Das Gericht erkennt:

1.    Die Beschwerde wird abgewiesen.

2.    Das Verfahren ist kostenlos.

3.    Zustellung gegen Empfangsschein an:

- Y.___

- Rechtsanwältin Nadine Berchtold-Suter

- Bundesamt für Gesundheit

4.    Gegen diesen Entscheid kann innert 30 Tagen seit der Zustellung beim Bundesgericht Beschwerde eingereicht werden (Art. 82 ff. in Verbindung mit Art. 90 ff. des Bundesgesetzes über das Bundesgericht, BGG). Die Frist steht während folgender Zeiten still: vom siebenten Tag vor Ostern bis und mit dem siebenten Tag nach Ostern, vom 15. Juli bis und mit dem 15. August sowie vom 18. Dezember bis und mit dem 2. Januar (Art. 46 BGG).
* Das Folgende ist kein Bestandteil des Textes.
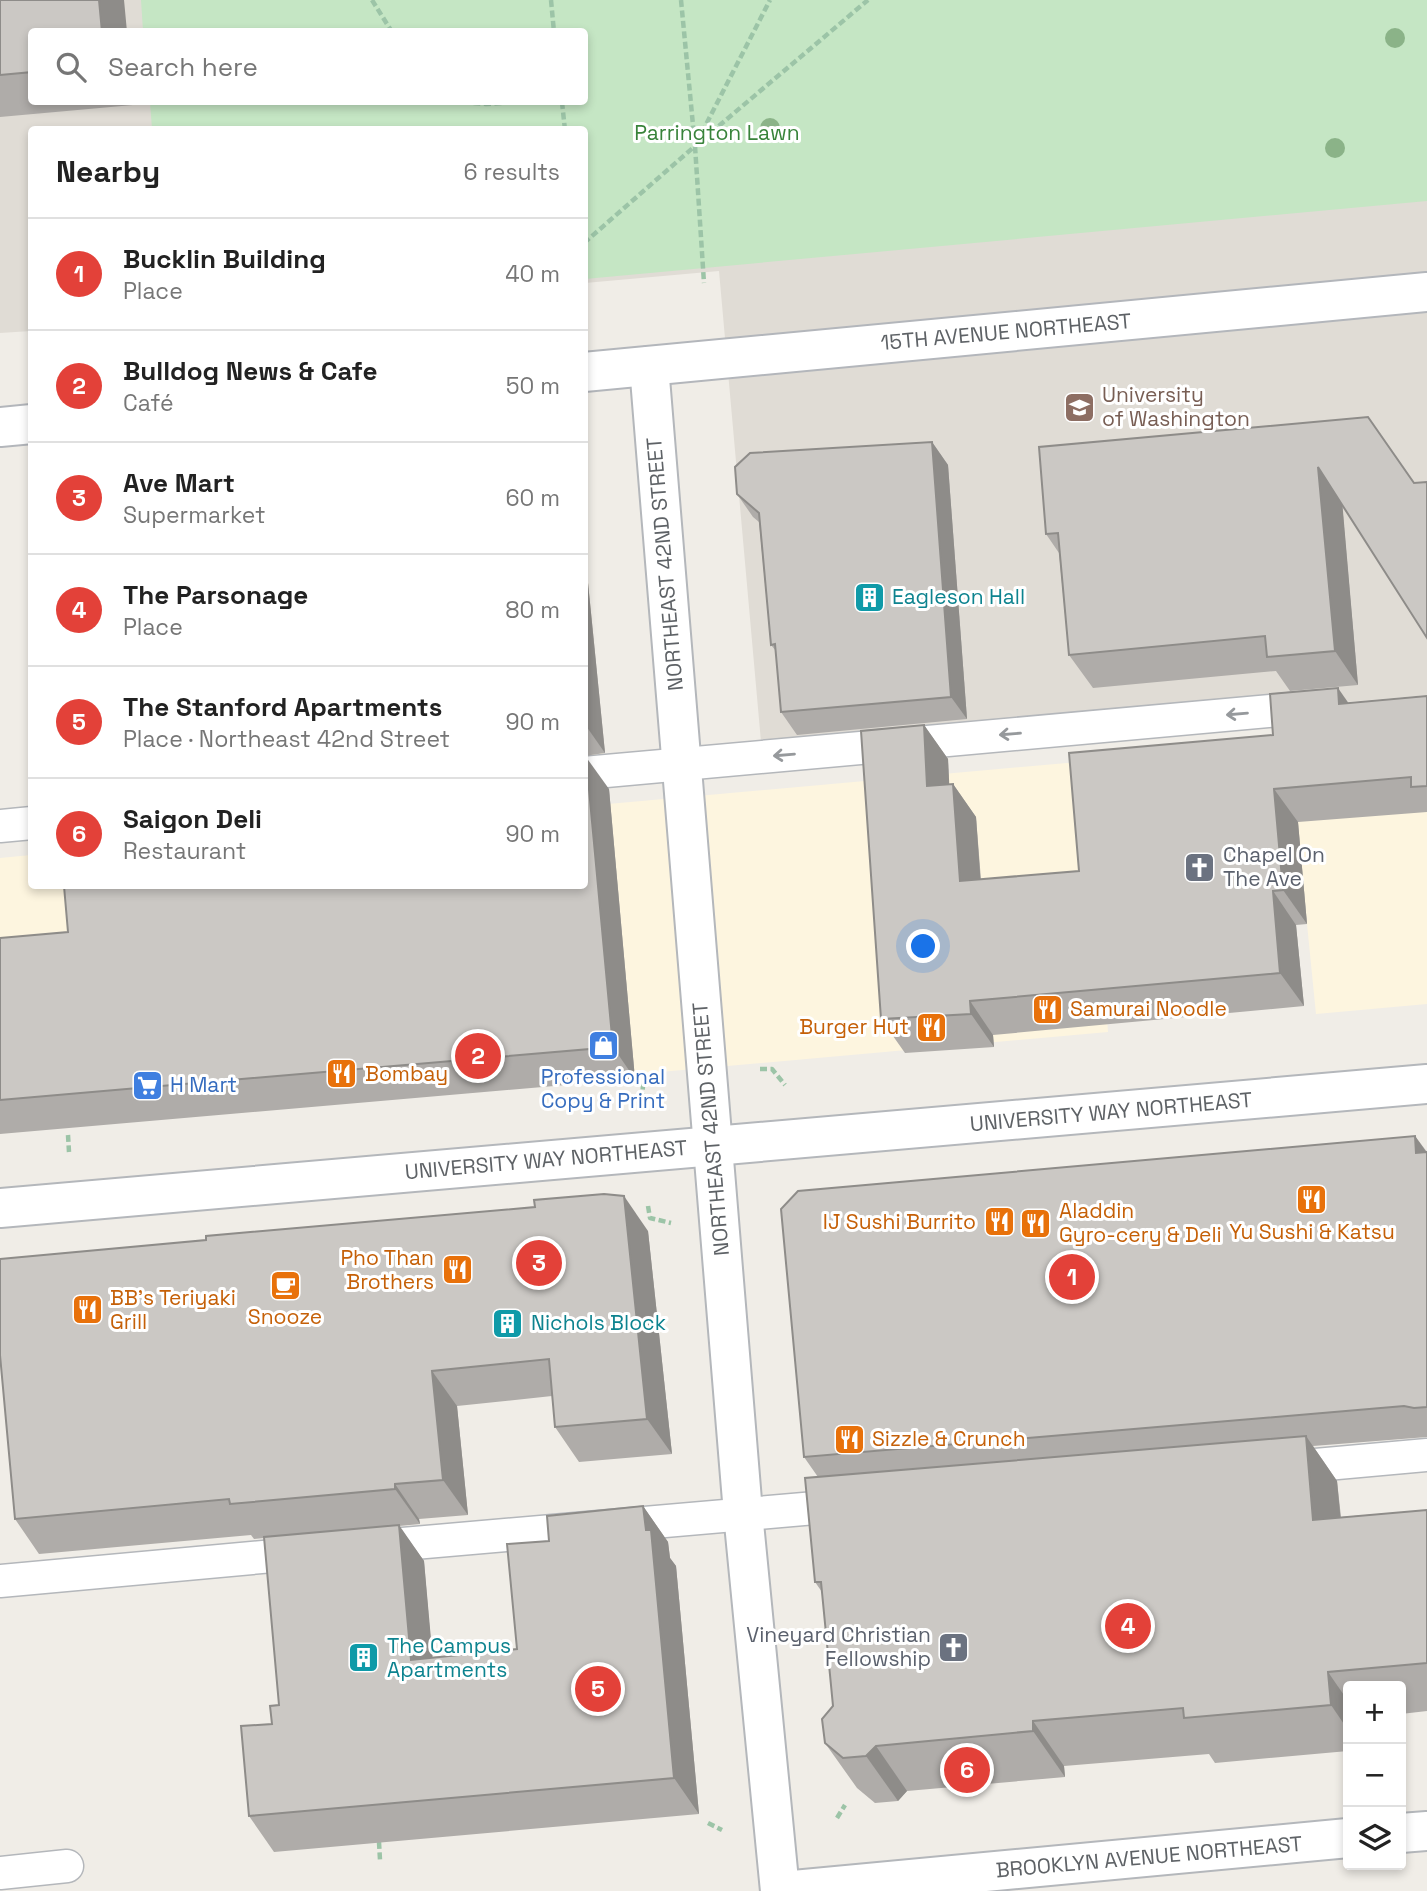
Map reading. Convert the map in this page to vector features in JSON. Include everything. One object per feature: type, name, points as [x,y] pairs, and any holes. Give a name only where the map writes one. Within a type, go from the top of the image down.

    Die Beschwerdeschrift ist dem Bundesgericht, Schweizerhofquai 6, 6004 Luzern, zuzustellen.

    Die Beschwerdeschrift hat die Begehren, deren Begründung mit Angabe der Beweismittel und die Unterschrift der beschwerdeführenden Partei oder ihrer Rechtsvertretung zu enthalten; der angefochtene Entscheid sowie die als Beweismittel angerufenen Urkunden sind beizulegen, soweit die Partei sie in Händen hat (Art. 42 BGG).